Transcribe each entry. Change nothing.

Source records:
-*-*-
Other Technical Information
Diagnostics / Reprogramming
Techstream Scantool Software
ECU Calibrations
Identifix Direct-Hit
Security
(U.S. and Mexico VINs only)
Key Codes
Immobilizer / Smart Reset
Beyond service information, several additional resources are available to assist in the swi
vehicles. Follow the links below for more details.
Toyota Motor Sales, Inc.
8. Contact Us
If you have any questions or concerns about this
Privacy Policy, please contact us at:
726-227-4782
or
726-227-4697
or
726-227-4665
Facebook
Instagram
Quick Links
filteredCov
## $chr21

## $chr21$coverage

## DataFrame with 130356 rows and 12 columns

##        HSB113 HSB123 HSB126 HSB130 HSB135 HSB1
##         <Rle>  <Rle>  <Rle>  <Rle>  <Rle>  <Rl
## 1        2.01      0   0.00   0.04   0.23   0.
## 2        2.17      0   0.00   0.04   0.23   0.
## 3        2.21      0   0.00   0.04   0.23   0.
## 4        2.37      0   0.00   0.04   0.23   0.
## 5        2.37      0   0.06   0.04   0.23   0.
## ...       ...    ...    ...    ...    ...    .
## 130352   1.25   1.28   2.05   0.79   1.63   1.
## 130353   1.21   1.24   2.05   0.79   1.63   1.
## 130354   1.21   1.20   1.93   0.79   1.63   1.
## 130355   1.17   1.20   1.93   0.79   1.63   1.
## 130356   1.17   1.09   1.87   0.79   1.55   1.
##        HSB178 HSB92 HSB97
-*-*-
> Answer box
Other Technical Information
Diagnostics / Reprogramming
Techstream Scantool Software
ECU Calibrations
Identifix Direct-Hit
Security
(U.S. and Mexico VINs only)
Key Codes
Immobilizer / Smart Reset
Beyond service information, several additional resources are available to assist in the swi
vehicles. Follow the links below for more details.
Toyota Motor Sales, Inc.
8. Contact Us
If you have any questions or concerns about this
Privacy Policy, please contact us at:
726-227-4782
or
726-227-4697
or
726-227-4665
Facebook
Instagram
Quick Links
filteredCov
## $chr21

## $chr21$coverage

## DataFrame with 130356 rows and 12 columns

##        HSB113 HSB123 HSB126 HSB130 HSB135 HSB1
##         <Rle>  <Rle>  <Rle>  <Rle>  <Rle>  <Rl
## 1        2.01      0   0.00   0.04   0.23   0.
## 2        2.17      0   0.00   0.04   0.23   0.
## 3        2.21      0   0.00   0.04   0.23   0.
## 4        2.37      0   0.00   0.04   0.23   0.
## 5        2.37      0   0.06   0.04   0.23   0.
## ...       ...    ...    ...    ...    ...    .
## 130352   1.25   1.28   2.05   0.79   1.63   1.
## 130353   1.21   1.24   2.05   0.79   1.63   1.
## 130354   1.21   1.20   1.93   0.79   1.63   1.
## 130355   1.17   1.20   1.93   0.79   1.63   1.
## 130356   1.17   1.09   1.87   0.79   1.55   1.
##        HSB178 HSB92 HSB97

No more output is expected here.